What you have to do: Please present everything from the start of the items down to and including the line containing "ешение задач геофизики" as a numbered list, leaving out any blank lines.

Dataset excerpts:
*** Block opens ***
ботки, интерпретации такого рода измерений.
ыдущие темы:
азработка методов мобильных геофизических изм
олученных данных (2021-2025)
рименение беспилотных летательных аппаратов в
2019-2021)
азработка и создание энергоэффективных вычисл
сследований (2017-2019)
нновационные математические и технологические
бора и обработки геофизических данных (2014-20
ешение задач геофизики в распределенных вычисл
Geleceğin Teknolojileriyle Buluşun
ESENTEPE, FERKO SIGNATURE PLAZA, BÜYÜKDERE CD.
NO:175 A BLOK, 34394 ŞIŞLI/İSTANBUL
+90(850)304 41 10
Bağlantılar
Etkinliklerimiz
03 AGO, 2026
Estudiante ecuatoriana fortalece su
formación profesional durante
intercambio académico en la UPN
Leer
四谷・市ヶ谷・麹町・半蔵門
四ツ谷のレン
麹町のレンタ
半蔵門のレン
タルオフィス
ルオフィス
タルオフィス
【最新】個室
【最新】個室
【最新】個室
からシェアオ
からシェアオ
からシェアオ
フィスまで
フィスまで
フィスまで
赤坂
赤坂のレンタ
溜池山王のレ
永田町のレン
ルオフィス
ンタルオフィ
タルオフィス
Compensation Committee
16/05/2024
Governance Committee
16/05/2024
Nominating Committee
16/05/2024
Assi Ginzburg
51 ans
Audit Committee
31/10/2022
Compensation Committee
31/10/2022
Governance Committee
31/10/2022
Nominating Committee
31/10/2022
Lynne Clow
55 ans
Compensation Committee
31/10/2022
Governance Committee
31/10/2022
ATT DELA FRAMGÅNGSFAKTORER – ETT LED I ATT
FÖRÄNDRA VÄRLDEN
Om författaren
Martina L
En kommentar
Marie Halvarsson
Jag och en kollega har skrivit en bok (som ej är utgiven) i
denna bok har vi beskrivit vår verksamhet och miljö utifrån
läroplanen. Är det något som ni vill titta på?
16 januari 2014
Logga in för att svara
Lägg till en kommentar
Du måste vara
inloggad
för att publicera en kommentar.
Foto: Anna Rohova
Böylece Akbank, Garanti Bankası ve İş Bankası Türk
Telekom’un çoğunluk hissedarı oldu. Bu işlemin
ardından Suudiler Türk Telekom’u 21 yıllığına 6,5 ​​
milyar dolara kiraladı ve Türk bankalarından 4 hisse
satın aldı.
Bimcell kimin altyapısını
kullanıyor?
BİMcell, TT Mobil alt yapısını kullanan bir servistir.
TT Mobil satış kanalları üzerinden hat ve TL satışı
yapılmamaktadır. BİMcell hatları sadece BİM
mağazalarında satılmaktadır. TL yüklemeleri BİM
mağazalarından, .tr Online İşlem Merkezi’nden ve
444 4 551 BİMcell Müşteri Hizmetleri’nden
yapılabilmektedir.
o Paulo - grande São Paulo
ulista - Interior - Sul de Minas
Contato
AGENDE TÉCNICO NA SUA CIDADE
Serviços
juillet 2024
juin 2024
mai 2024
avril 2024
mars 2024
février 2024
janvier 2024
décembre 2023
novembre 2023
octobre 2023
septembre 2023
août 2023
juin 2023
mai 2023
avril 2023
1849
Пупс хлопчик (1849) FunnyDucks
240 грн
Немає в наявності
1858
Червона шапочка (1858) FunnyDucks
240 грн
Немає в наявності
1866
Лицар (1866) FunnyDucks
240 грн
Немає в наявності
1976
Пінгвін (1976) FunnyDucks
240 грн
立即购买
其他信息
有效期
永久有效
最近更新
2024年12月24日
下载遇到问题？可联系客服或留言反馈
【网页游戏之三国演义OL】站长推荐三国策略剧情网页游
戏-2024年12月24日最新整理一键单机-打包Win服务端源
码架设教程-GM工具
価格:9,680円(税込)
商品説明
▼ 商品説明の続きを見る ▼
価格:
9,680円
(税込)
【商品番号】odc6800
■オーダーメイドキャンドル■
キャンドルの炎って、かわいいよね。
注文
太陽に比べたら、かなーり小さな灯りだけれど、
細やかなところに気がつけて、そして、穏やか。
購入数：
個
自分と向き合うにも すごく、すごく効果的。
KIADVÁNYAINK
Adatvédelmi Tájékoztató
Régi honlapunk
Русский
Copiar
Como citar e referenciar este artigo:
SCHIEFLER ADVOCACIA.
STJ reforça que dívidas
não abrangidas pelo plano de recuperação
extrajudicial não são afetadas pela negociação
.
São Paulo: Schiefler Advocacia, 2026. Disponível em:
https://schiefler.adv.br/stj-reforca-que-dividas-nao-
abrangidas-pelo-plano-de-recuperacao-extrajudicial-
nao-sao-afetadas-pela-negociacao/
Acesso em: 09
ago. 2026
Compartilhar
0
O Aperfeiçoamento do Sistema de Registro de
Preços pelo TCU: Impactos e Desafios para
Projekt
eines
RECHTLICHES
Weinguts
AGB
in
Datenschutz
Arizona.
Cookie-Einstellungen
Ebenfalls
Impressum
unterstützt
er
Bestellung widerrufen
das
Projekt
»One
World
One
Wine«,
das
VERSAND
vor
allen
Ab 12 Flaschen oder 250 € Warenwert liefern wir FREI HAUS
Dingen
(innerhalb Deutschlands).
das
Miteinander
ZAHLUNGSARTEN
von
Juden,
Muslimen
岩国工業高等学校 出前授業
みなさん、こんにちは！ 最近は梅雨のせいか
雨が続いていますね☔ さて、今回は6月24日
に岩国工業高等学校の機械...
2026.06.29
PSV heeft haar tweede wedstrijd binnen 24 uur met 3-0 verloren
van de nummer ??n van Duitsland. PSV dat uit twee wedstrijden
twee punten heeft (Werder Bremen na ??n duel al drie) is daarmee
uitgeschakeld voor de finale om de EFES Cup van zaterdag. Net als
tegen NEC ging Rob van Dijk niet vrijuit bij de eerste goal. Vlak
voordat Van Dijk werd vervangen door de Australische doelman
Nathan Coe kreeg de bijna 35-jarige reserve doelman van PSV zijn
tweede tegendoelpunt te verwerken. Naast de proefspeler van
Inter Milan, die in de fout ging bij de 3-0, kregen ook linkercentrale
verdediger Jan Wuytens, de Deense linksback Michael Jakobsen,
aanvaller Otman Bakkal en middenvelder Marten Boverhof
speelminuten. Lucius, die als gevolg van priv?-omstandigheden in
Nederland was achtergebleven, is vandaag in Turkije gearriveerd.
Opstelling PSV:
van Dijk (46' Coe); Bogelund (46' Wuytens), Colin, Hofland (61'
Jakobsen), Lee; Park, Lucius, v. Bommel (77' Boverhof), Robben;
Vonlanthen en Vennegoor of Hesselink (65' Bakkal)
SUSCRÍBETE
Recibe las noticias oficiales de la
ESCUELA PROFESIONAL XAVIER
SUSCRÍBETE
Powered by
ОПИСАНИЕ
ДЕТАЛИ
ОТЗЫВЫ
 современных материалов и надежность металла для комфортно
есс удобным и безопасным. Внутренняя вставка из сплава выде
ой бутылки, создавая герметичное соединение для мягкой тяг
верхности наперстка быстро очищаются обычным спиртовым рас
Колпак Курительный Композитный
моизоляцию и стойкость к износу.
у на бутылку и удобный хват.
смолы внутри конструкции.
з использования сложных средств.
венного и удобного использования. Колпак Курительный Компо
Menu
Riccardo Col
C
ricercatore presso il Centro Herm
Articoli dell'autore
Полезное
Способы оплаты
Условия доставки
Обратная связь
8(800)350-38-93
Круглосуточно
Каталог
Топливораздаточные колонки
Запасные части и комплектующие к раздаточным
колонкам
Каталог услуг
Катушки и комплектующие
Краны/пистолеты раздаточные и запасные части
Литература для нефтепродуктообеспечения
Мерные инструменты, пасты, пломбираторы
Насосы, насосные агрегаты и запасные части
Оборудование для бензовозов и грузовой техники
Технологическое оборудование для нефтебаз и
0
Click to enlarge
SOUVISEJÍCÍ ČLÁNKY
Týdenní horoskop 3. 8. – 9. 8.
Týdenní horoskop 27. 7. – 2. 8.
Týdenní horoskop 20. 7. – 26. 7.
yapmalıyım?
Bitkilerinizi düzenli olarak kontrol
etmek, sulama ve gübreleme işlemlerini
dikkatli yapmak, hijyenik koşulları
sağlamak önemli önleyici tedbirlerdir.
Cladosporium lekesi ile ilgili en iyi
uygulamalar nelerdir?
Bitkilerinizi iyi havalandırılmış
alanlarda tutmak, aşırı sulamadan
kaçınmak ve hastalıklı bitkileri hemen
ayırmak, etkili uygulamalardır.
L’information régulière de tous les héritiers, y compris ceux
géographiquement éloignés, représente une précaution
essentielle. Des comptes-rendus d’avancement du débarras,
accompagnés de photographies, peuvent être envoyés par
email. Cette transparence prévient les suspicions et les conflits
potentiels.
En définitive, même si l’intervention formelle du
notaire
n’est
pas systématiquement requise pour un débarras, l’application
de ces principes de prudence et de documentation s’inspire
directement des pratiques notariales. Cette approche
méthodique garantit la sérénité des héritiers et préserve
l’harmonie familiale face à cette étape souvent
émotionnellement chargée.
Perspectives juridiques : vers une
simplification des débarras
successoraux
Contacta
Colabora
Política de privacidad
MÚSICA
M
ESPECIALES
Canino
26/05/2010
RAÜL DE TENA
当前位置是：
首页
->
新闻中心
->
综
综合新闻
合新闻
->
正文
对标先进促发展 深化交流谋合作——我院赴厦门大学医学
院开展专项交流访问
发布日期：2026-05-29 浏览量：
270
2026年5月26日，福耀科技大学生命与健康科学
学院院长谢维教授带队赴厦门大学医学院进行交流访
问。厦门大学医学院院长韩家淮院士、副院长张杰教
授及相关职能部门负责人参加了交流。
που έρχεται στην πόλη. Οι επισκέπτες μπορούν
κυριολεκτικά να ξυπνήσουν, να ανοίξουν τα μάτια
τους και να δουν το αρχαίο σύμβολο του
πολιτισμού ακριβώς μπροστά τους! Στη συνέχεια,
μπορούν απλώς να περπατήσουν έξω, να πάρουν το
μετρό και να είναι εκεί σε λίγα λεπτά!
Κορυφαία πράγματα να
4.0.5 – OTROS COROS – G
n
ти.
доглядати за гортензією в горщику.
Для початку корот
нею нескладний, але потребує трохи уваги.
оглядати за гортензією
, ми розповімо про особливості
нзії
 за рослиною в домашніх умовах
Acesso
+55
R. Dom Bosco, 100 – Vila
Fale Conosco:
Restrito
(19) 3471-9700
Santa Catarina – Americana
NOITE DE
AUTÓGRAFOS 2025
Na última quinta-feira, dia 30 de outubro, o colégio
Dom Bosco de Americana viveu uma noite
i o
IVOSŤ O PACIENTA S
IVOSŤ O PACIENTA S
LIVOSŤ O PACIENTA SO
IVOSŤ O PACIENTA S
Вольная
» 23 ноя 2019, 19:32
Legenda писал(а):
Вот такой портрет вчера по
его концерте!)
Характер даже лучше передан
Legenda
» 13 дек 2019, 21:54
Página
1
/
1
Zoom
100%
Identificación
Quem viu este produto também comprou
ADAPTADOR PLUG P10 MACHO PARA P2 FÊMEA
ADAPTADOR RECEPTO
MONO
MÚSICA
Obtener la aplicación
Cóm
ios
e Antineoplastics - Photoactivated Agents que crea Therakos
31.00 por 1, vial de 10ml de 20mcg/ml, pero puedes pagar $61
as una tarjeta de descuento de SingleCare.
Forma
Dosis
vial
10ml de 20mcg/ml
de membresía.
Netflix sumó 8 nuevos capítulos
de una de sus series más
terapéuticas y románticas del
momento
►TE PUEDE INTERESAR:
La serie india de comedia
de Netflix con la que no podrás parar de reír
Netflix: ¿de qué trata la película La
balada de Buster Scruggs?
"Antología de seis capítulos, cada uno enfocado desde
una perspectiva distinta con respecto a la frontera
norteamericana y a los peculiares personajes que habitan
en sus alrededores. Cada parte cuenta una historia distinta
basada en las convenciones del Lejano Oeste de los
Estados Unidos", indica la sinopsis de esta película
*** Block closes ***
Result for this exercise:
1. ботки, интерпретации такого рода измерений.
2. ыдущие темы:
3. азработка методов мобильных геофизических изм
4. олученных данных (2021-2025)
5. рименение беспилотных летательных аппаратов в
6. 2019-2021)
7. азработка и создание энергоэффективных вычисл
8. сследований (2017-2019)
9. нновационные математические и технологические
10. бора и обработки геофизических данных (2014-20
11. ешение задач геофизики в распределенных вычисл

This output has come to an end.